§ **What you are asked to do**: In the passage on how conventional computers handle bits, swap "computers" for "machines" and write out the text from "How many of" up to and including "reconstructed from these.".

§ **Text block**:

━━━━━━━━━━━━━━━━

How many of the statements given above is/are correct?
(a) Only one
(b) Only two
(c) All three
(d) None
Ans: (c)
Explanation:
- Conventional computers store and process information in bits. A bit is the smallest unit of data that computers can handle. It can take just two values — 0 or 1 — but only one of these at a time. A zero would result in a certain set of instructions to be carried out, while a one would lead to a different set of instructions. All data in computers, including text, pictures and videos, are broken down into a sequence of zeros and ones for purposes of storage and processing, and can be reconstructed from these.
- A two-bit system in a conventional computer can have four states — (0,0), (0,1), (1,0) and (1,1) — but again only one at a time. To go through each of these four states, the computer has to take four steps. A more powerful computer can speed up the process, but it would still have to go through the four steps.

━━━━━━━━━━━━━━━━

§ **Information**:
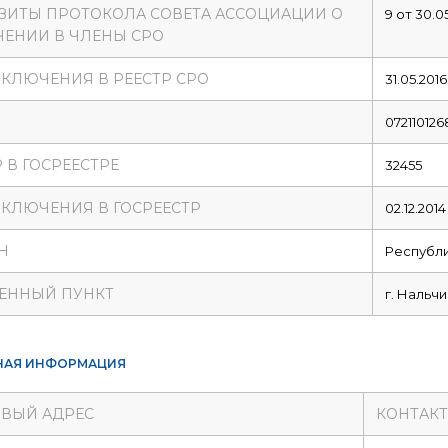
ЗИТЫ ПРОТОКОЛА СОВЕТА АССОЦИАЦИИ О
9 от 30.0
ЕНИИ В ЧЛЕНЫ СРО
ВКЛЮЧЕНИЯ В РЕЕСТР СРО
31.05.2016
072110126
 В ГОСРЕЕСТРЕ
32455
ВКЛЮЧЕНИЯ В ГОСРЕЕСТР
02.12.2014
Н
Республи
ЕННЫЙ ПУНКТ
г. Нальчи
НАЯ ИНФОРМАЦИЯ
ВЫЙ АДРЕС
КОНТАК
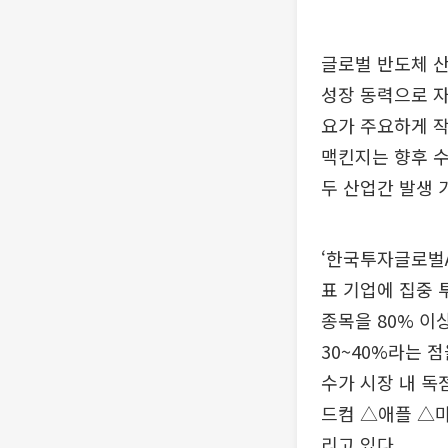
글로벌 반도체 산
성장 동력으로 자
요가 주요하게 작
맥킨지는 향후 수
두 산업간 발생 
‘한국투자글로벌A
표 기업에 집중 
종목을 80% 이
30~40%라는 
수가 시장 내 독
드컴 △애플 △마
리고 있다.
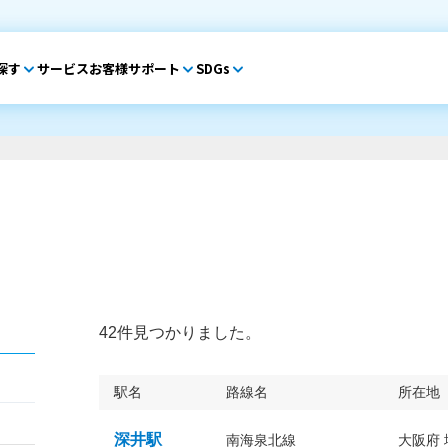
探す
サービス
お客様サポート
SDGs
42件見つかりました。
駅名
路線名
所在地
深井駅
南海泉北線
大阪府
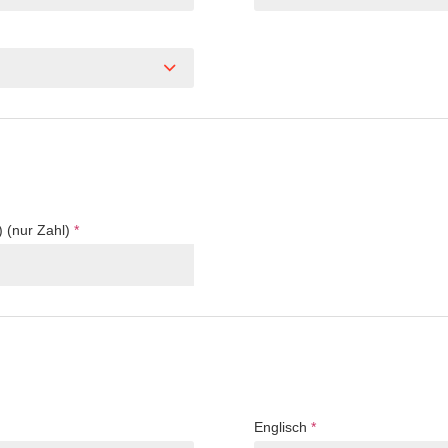
) (nur Zahl)
*
Englisch
*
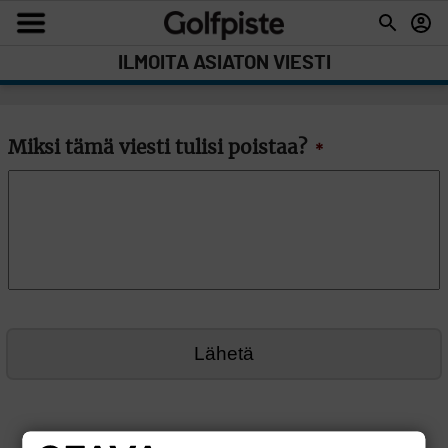
ILMOITA ASIATON VIESTI
Miksi tämä viesti tulisi poistaa?
*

━━━━━━━━━━━━━━━━

§ **Reply**:
How many of the statements given above is/are correct?
(a) Only one
(b) Only two
(c) All three
(d) None
Ans: (c)
Explanation:
- Conventional machines store and process information in bits. A bit is the smallest unit of data that machines can handle. It can take just two values — 0 or 1 — but only one of these at a time. A zero would result in a certain set of instructions to be carried out, while a one would lead to a different set of instructions. All data in machines, including text, pictures and videos, are broken down into a sequence of zeros and ones for purposes of storage and processing, and can be reconstructed from these.